La sfida della similarità

Invecchiando, ci lamentiamo del fatto che stiamo diventando sempre più simili ai nostri genitori: reagire come i nostri genitori, sembrare come i nostri genitori, genitori come i nostri genitori. Esprimiamo esasperazione ma, nel complesso, accettiamo che questo è ciò che accade, che non siamo poi così diversi dai nostri genitori e certamente non così diversi come ci siamo prefissati, tanti anni fa.

Tuttavia, la maggior parte dei giovani fa fatica ad accettare che sono come i loro genitori. Strutturalmente obbligati a separarsi, si sono messi a fare il compito con molta urgenza, sforzandosi di essere il più possibile diversi dai loro genitori e di continuare a professare un fascino per tutte le cose diverse, strane, particolari. A casa, gli argomenti infuriano, le persone dicono cose di cui si pentono: tutto a causa della comprensibile determinazione di un giovane a essere diverso. Eppure il compito più difficile per la maggior parte dei giovani, il compito a volte trascurato dagli adulti e dai professionisti che cercano di sostenerli, è riconoscere la somiglianza: tutti i modi in cui i giovani sono come gli altri, condividendo le stesse ansie, speranze, paure e vulnerabilità.

Forse la somiglianza è così imbarazzante per i giovani perché ricorda loro un momento in cui vedevano se stessi riflessi nella faccia del genitore guardando giù mentre giacevano lì a galla e gorgogliando, di un tempo in cui erano sollevati e felici di essere capiti, di sentirsi connessi ai loro genitori – non è affatto diverso. Forse sentirsi capito da un'altra persona e godere del sollievo di quella connessione è sentirsi infantilizzati.

Nella mia esperienza, i ragazzi lottano con somiglianza più delle ragazze. Avendo deciso di diventare eroici guerrieri che non hanno bisogno di niente e nessuno ("Certamente non mia mamma!"), Sono lasciati a bocca asciutta, vittime della propria pubblicità ("Ma cara, ti ho chiesto prima e hai detto che non l'hai fatto" t voglio aiuto! ").
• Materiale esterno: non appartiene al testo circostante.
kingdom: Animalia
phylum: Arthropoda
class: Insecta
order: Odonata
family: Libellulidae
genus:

Mi sono seduto con gruppi di ragazzi in cui è stato davvero difficile per loro ammettere che potevano avere qualcosa in comune e tuttavia, quando accade, il loro sollievo nel riconoscere le cose che hanno in comune è quasi palpabile. Sostenere la stessa squadra di calcio diventa per molti un enorme successo come un modo socialmente accettabile di esprimere somiglianza, un modo di connettersi con altri ragazzi, condividere la paura della squadra che perde, la frustrazione (e anche le lacrime) quando perde, la gioia quando vince. Vincere permette anche ai ragazzi di ballare e – shock! orrore! – si abbracciano.

Pensiamo al bullismo quando i giovani alleviano le loro ansie sulla differenza cercando di farlo andare via, facendo il bullismo nella convinzione che "Lui non è come me! È disgustoso! "Oppure" È strana! È una maniaca! "I professionisti cercano di aiutare i giovani a tollerare la differenza che vedono negli altri nella convinzione che ciò ridurrà il loro bisogno di fare il prepotente. Ma mi chiedo se la maggiore ansietà per il bullismo dei giovani sia di essere la stessa dell'altra persona … Il mio colore della pelle può essere diverso, ma anche io so cosa si prova ad essere in minoranza. Potrei essere etero, ma so cosa si prova ad amare un migliore amico. Potrei essere fisicamente grande ma so cosa vuol dire sentirsi piccoli. Potrei essere intelligente ma so cosa vuol dire sentirsi stupidi. Forse ammettere di essere come gli altri è pericoloso perché rischia di perdere il senso dell'indipendenza, come se quella facciata fragile dovesse crollare e non ci fosse più nulla della persona. Per tutti i giovani, questa è una prospettiva davvero terrificante.